Ardından kendi eğitim hayatımı düşündüm: 8 yıl boyunca tamamen kızların eğitim gördüğü bir İmam Hatip'te okumuştum. Bundan ötürü tek cinsiyetli eğitimi her yönüyle çok iyi biliyordum. Daha sonra 5 yıl boyunca karma eğitimin olduğu okullarda eğitime devam ettiğim için bu sistemi de biliyordum. Bu süreçte hangi sistemde daha verim aldığımı düşünmeye başladım ve nihayetinde varacağım kararın çok öznel olduğu ve benim kişisel deneyimimin genellenemeyeceği kararına vardım. Bu konu üzerine araştırmalarımı devam ettirdiğimde kapsamlı ve biribirinden bağımsız bazı çalışmalar buldum. Bu çalışmalar hem karşıt argümanları hem de sistemlerin sonucunu açıklayan çalışmalardı. İki modeli de yaşayan biri olarak bu tespitleri ve değerlendirmeleri realiteye uygun buluyorum.
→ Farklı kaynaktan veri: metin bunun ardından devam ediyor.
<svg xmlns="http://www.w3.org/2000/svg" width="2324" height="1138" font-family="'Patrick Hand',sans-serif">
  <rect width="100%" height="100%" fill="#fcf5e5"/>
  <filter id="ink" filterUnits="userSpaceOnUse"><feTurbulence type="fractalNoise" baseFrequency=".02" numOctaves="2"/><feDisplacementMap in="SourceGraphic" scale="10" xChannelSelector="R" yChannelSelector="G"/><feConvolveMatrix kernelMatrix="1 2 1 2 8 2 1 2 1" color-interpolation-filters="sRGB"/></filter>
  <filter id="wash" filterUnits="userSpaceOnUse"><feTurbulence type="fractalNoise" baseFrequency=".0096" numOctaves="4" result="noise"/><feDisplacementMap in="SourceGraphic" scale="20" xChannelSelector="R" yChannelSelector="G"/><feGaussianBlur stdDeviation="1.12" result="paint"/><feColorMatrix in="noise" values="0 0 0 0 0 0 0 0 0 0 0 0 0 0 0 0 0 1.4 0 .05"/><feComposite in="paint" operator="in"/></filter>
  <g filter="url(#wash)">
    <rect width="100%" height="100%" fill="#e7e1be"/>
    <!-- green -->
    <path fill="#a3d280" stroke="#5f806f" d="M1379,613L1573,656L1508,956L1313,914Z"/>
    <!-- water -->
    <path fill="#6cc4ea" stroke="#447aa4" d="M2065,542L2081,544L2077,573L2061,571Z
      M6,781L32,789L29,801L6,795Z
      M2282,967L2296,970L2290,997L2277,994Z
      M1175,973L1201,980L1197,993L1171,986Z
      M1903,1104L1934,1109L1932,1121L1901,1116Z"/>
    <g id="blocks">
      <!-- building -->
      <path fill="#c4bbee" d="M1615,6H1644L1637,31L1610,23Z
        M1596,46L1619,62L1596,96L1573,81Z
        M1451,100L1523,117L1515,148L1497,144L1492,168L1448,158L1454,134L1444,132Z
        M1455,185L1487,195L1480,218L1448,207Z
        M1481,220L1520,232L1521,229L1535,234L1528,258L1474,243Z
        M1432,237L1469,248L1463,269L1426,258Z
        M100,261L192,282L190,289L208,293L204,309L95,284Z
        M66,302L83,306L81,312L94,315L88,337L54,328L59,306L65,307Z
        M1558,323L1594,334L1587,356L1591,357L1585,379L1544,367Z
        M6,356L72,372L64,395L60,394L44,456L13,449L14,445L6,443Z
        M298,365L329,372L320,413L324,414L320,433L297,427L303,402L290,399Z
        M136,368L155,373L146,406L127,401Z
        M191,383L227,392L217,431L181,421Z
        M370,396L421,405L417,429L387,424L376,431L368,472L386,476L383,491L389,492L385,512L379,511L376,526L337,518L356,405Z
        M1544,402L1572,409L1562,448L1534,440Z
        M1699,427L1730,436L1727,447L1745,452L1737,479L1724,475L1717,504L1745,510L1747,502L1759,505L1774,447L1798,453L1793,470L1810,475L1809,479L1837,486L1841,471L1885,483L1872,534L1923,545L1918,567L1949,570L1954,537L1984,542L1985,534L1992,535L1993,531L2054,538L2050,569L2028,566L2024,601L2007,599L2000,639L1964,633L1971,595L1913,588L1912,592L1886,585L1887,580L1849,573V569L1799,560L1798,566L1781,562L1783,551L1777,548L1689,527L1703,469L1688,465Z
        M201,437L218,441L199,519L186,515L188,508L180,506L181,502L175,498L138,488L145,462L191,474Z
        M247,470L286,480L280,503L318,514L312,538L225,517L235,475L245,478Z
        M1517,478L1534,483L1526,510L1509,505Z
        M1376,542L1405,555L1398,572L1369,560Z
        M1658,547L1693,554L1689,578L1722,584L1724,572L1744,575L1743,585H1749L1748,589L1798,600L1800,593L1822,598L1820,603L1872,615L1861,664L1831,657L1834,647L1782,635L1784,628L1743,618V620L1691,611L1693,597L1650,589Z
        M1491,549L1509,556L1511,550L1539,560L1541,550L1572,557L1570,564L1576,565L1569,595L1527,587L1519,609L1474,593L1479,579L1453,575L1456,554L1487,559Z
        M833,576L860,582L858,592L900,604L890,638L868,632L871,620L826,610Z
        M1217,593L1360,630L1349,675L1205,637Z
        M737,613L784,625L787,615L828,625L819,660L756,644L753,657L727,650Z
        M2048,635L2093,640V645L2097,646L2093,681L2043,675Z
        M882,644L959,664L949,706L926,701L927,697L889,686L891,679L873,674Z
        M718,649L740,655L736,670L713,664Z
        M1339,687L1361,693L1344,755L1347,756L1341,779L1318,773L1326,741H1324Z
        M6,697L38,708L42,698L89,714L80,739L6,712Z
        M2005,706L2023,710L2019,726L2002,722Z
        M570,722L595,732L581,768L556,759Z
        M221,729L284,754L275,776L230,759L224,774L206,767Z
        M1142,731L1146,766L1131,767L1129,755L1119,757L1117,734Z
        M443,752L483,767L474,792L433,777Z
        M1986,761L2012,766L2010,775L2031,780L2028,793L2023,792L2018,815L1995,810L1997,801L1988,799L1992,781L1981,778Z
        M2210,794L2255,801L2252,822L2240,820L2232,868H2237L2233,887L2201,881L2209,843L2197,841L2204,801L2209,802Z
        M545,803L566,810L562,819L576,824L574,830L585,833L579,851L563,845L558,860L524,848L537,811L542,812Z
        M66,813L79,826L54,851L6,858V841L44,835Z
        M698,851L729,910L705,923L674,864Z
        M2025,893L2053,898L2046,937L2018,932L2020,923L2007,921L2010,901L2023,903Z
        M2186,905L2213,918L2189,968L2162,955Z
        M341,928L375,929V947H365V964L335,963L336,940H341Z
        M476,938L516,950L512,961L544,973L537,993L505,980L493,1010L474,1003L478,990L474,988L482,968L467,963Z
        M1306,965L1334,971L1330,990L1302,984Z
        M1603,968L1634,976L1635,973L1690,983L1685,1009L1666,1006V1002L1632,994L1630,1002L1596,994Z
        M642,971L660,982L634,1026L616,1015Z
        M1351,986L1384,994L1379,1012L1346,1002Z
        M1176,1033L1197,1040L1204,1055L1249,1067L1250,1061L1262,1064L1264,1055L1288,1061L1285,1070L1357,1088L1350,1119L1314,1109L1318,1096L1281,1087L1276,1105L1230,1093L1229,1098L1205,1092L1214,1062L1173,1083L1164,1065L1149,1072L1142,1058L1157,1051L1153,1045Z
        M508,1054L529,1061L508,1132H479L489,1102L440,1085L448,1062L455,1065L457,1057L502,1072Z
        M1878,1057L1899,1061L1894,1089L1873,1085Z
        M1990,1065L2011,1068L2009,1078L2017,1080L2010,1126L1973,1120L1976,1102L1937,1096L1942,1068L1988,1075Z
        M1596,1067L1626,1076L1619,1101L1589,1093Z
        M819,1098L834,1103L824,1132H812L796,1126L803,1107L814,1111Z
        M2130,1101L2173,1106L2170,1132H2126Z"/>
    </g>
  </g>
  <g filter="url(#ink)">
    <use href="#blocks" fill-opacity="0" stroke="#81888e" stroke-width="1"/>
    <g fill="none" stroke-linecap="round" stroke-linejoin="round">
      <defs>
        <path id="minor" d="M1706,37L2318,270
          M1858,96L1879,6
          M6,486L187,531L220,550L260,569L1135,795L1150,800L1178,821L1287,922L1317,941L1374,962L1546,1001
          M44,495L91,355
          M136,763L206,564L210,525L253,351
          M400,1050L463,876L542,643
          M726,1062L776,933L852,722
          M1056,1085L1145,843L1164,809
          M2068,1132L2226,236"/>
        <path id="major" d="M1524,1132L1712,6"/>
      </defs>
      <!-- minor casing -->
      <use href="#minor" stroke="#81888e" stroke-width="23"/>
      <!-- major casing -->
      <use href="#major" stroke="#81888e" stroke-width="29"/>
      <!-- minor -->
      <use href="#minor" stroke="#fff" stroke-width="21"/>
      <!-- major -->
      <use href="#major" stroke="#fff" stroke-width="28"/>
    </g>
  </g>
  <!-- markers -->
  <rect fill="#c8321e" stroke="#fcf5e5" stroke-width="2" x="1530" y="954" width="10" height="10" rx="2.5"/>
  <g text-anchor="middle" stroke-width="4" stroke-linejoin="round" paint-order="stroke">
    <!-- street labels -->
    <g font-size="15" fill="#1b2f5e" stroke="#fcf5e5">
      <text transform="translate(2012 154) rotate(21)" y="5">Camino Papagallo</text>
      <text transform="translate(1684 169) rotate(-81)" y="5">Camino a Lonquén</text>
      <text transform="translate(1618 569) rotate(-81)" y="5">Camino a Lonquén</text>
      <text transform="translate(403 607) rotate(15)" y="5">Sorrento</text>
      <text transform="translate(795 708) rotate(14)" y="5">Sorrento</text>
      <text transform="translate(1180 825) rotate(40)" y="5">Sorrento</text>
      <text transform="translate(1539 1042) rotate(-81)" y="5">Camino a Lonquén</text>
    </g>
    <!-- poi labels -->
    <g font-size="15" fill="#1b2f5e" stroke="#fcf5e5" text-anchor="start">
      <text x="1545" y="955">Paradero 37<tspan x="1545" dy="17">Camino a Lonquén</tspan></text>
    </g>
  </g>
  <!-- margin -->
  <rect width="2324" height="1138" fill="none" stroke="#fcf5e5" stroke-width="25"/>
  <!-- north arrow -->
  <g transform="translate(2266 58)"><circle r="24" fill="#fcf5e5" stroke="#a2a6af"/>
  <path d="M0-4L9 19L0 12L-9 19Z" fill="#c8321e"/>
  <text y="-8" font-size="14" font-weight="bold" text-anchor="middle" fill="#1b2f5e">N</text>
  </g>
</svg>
Bu rapor ve çalışmalardaki veriler üzerinden muhtemel soru(n)lara cevaplar bulmaya çalışalım:
KARMA EĞİTİM MODELİNİ SAVUNANLARIN GEREKÇELERİ
Karma eğitim uygulamasına yönelik yapılan çalışmalara bakıldığında genel olarak ortaya konulan gerekçeler şunlardır:
1. İdeolojik ve Siyasi Gerekçeler: Karma eğitimi savunanlar, bu sisteme karşı çıkanların siyasi ve ideolojik bir yaklaşımla davrandıklarını iddia etmektedir. Ancak bu konudaki çalışmalar incelendiğinde ülkemizde karma eğitimin kendisinin ideolojik bir zemine dayandığı ve halen varlığını bu anlayışla sürdürdüğü rahatlıkla ifade edilebilir.
2. Cinsiyetçi Eğitime Karşı Olunması Gerektiği Düşüncesi:
Karma eğitimi savunanlara göre, erkek ve kız öğrencilerin birlikte aynı ortamda eğitim görmeli, cinsiyete dair bir ayrım yapılmamalıdır. Eğitim-Sen raporunda geçen “Karma eğitimle öğretim, kız ve erkek öğrencilerin küçük yaşlardan itibaren bir arada okutulması, farklı cinslerin birbirini tanıması, farklılıklarına saygı göstermesi ve kadın erkek eşitliğinin okul çağlarından itibaren bilince çıkarılması açısından son derece önemlidir.” ifadesiyle kız ve erkek öğrencilerin birlikte okumasının "birbirlerini tanımaları ve tanımlamaları” açısından önemli olduğu vurgulanmıştır.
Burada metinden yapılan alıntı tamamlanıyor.